- Born: Chicago, U.S.
- Education: University of Western Ontario
- Occupation: Entrepreneur
- Years active: 1986–current
- Known for: Launching Coca-Cola, Cirque du Soleil in Russia
- Spouse: Jeanette Sundberg-Cohon (1992–2010)(divorced)
- Children: Two
- Parent(s): Susan Silver Cohon, George Cohon
- Relatives: Mark Cohon (brother)

= Craig Cohon =

Global businessman

Craig Cohon is a Canadian businessman, climate activist and founder of Walk it Back, a global environmental campaign that raises awareness on international dialogue of carbon dioxide removal.

During his business career, Cohon advocated for the environment, investing in social and environment-driven businesses across the world. In 2000, he was named "A Global Leader for Tomorrow" by the World Economic Forum acknowledging his role in bringing Coca-Cola and Cirque du Soleil to Russia in the early 1990s.

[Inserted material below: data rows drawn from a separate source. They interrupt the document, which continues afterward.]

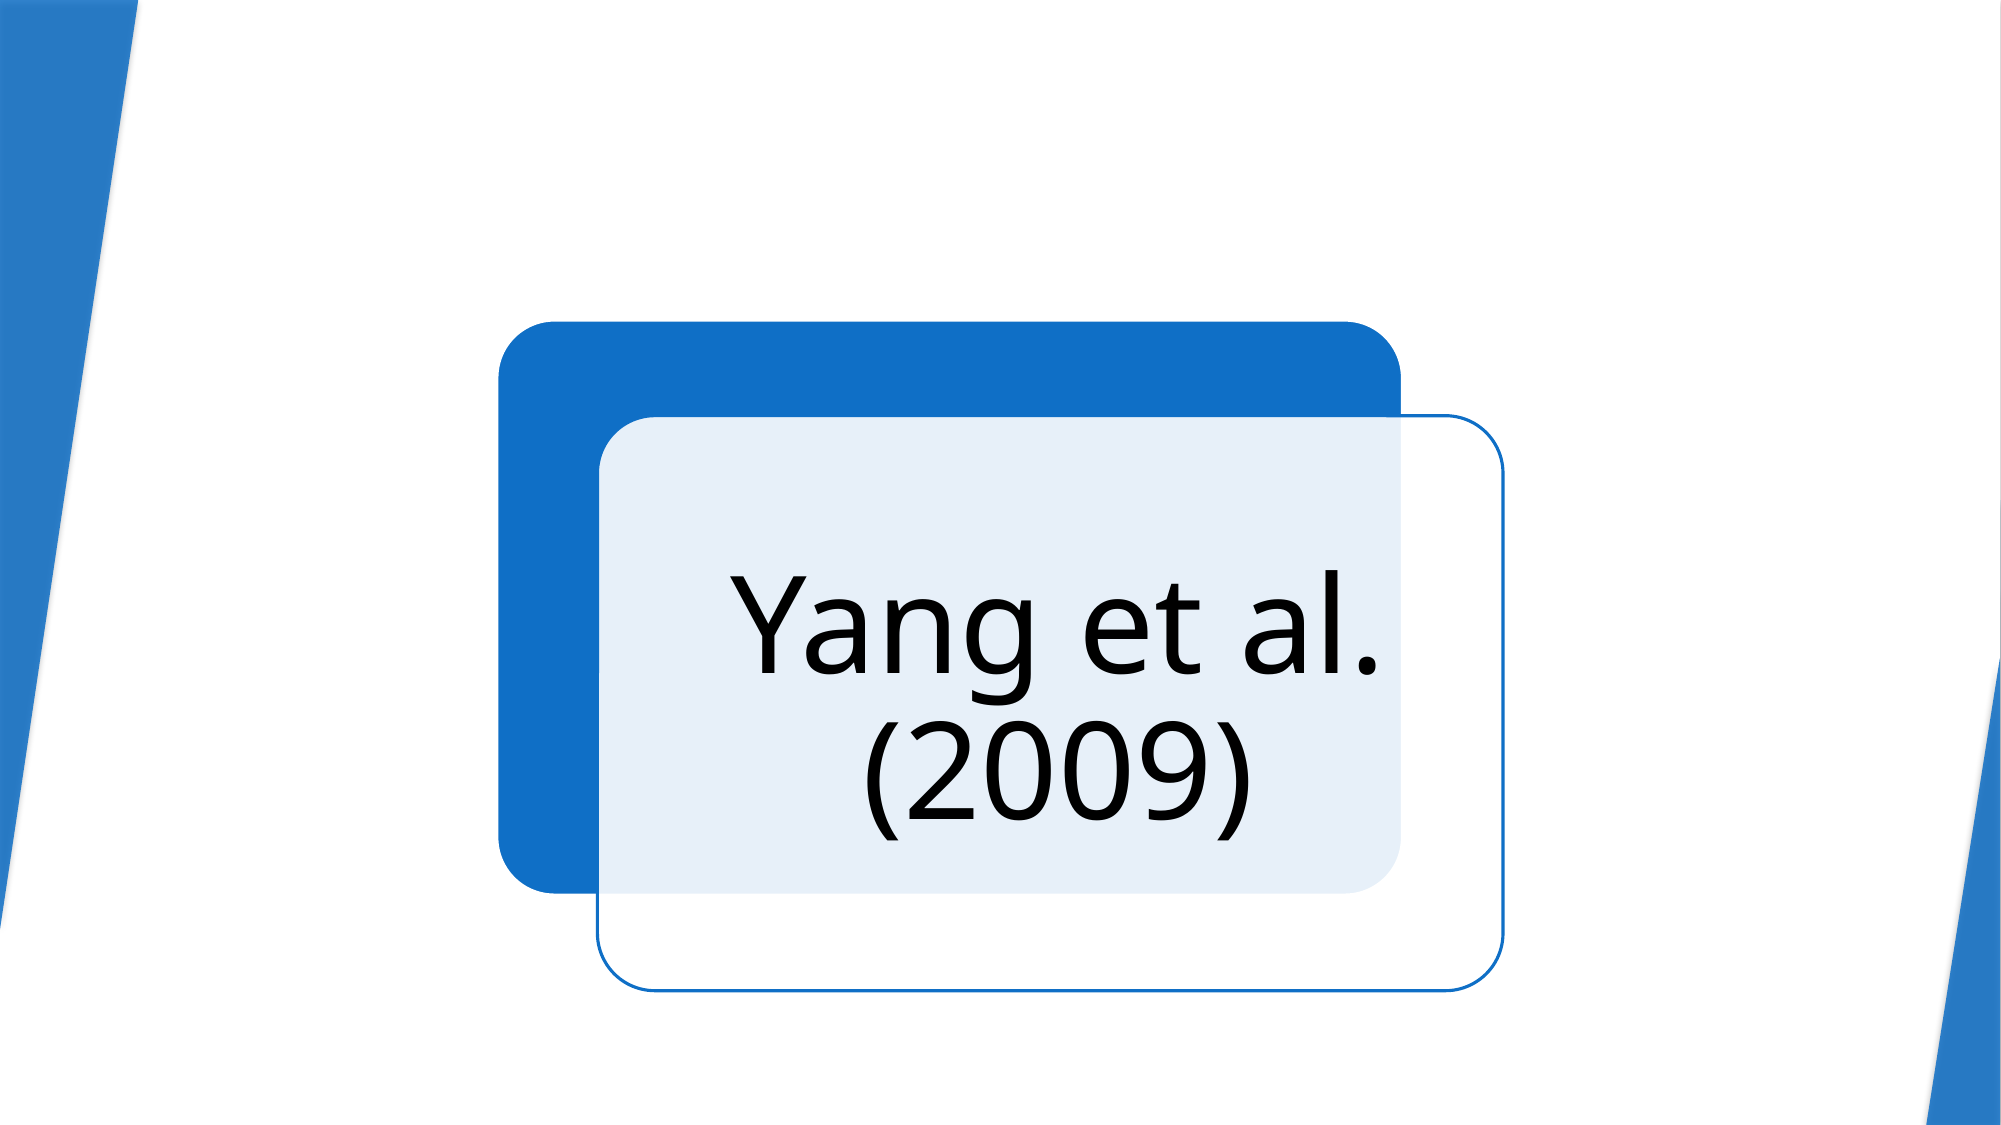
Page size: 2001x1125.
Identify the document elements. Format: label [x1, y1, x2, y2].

text_box [0, 0, 2000, 1125]
text_box [0, 0, 140, 931]
list [210, 319, 1790, 992]
text_box [1925, 657, 2000, 1125]
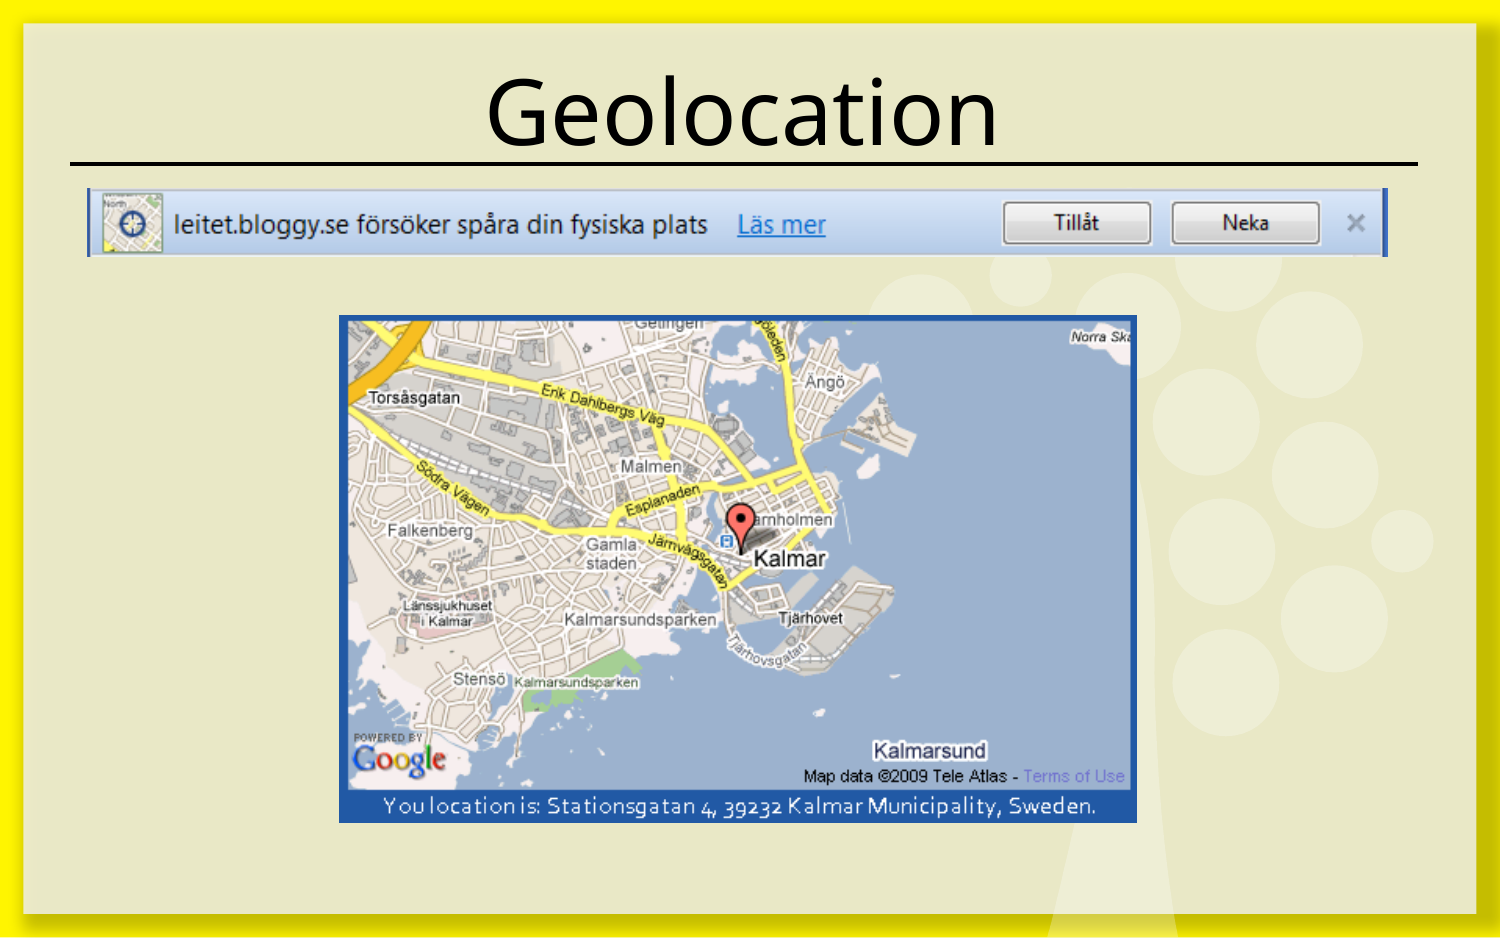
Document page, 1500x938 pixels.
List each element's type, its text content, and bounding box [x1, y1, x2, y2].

title Geolocation [105, 46, 1381, 174]
picture [87, 188, 1389, 257]
picture [339, 314, 1137, 824]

He is the son of George Cohon who brought McDonalds to Russia.

==Environmental activism==
In 2021, Cohon became the first private citizen to undertake a personal lifetime carbon audit following COP26 and discovered he had caused 8,400 tons of carbon dioxide to be emitted into the atmosphere since his birth.

Furthermore, he donated USD $1 million of his pension to clean carbon removal projects and challenged himself to walk over 4,000 km across Europe to engage in a global discussion about carbon removal with those he would meet on the way.

From January 3 to June 5, 2023, Cohon planned to walk 25 to 35 km nearly every day, beginning in the United Kingdom and crossing 14 countries and 82 cities to reach his final destination. Cohon was accompanied by two trucks carrying his supplies. He completed his journey in Istanbul shortly before June 5, which marks both World Environment Day and his 60th birthday.

The campaign is called Walk it Back and works to support local clean city projects that aim to accelerate carbon removal efforts in energy, transport, industry, agriculture, oceans and buildings. In November 2022, Walk it Back published the policy paper "Getting to Net Negative", concerning the role that cities play in carbon removal.